Puccinia pittieriana

Scientific classification
- Domain: Eukaryota
- Kingdom: Fungi
- Division: Basidiomycota
- Class: Pucciniomycetes
- Order: Pucciniales
- Family: Pucciniaceae
- Genus: Puccinia
- Species: P. pittieriana
- Binomial name: Puccinia pittieriana Henn., (1904)
- Synonyms: Mainsia pittieriana; Micropuccinia pittieriana; Spirechina pittieriana;

= Puccinia pittieriana =

- Genus: Puccinia
- Species: pittieriana
- Authority: Henn., (1904)
- Synonyms: Mainsia pittieriana, Micropuccinia pittieriana, Spirechina pittieriana

Species of fungus

Puccinia pittieriana is a species of rust fungus. It is a plant pathogen which infects agricultural crops such as potato and tomato. Its common names include common potato rust and common potato and tomato rust.

This fungus was first made known to science in 1904 when it was collected from potatoes (Solanum tuberosum) in cultivation on the slopes of Irazú Volcano in Costa Rica.

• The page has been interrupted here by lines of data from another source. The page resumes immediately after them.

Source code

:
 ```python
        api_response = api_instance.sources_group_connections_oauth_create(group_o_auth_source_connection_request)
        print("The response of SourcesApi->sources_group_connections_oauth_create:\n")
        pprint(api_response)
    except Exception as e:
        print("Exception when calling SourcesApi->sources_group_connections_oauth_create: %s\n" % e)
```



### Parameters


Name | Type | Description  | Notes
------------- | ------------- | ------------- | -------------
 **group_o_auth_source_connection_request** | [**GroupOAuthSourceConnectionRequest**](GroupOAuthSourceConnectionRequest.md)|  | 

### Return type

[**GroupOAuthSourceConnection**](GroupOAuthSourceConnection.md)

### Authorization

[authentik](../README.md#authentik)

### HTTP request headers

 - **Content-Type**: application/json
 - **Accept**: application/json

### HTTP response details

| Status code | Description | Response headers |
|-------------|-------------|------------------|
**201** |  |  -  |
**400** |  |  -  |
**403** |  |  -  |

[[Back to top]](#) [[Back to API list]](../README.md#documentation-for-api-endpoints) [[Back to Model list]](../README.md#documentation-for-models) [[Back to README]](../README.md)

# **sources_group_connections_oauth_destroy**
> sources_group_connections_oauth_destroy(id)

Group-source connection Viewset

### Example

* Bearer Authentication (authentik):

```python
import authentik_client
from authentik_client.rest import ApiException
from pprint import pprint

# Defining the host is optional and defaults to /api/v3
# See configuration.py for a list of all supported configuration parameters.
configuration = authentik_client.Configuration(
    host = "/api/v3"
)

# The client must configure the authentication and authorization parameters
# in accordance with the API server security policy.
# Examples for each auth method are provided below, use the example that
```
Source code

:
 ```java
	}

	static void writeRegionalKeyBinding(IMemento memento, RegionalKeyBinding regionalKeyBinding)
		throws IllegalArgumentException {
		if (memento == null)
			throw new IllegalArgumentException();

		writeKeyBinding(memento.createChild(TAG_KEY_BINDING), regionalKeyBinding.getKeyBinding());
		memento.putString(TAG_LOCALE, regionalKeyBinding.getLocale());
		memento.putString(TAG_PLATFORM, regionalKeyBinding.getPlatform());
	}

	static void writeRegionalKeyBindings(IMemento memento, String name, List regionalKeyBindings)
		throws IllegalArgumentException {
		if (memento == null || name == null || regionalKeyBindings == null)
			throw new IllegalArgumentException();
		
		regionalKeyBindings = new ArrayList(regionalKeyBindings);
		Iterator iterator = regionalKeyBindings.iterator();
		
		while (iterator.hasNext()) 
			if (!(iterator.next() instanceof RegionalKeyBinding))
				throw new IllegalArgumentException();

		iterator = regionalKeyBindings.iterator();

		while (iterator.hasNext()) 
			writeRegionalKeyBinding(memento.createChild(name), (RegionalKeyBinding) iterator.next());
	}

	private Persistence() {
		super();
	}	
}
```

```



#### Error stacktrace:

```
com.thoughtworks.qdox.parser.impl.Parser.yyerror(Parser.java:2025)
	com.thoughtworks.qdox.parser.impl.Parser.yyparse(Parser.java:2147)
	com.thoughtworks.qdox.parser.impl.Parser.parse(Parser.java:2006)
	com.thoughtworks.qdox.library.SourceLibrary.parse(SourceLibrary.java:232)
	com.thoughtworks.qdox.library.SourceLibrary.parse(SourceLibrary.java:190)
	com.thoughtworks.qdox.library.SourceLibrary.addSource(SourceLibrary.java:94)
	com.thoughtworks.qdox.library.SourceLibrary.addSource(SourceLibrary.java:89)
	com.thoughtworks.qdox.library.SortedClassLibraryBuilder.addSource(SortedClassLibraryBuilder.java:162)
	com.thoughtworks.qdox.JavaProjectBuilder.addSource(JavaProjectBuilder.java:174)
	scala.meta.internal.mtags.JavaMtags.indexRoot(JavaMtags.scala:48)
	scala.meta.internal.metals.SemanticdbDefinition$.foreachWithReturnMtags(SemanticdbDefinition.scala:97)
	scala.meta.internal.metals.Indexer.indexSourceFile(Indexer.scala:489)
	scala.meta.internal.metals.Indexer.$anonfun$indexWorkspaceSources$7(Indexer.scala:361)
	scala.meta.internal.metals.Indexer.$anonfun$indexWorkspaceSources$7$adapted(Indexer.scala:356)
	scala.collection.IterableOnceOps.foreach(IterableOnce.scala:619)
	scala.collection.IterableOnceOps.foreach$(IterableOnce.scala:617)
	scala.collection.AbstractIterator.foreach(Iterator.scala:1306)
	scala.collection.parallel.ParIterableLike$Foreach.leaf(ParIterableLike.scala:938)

It was later found on wild potato species such as Solanum demissum and on tomato crops. It is now known from Central and South America and from Mexico. Its known hosts now include many wild and cultivated species of Solanum. This is the only rust fungus that infects tomatoes.

Fungal infection manifests as greenish white spots a few millimeters wide on the undersides of a plant's leaves. The upper surfaces of the leaves may be dimpled as the lesions penetrate the blades. The lesions turn whitish with red to brown centers. The lesions spread across the leaf, which then dies and falls. Lesions can also form on the petioles, stems, flowers, and fruits.

The fungal spores are borne on the wind and infect plants when the plant surface is moist and the average temperature is around 10 °C. Symptoms appear in about two weeks and the lesions are largest by 20 to 25 days after infection by spores.

Several potato cultivars are resistant to the rust.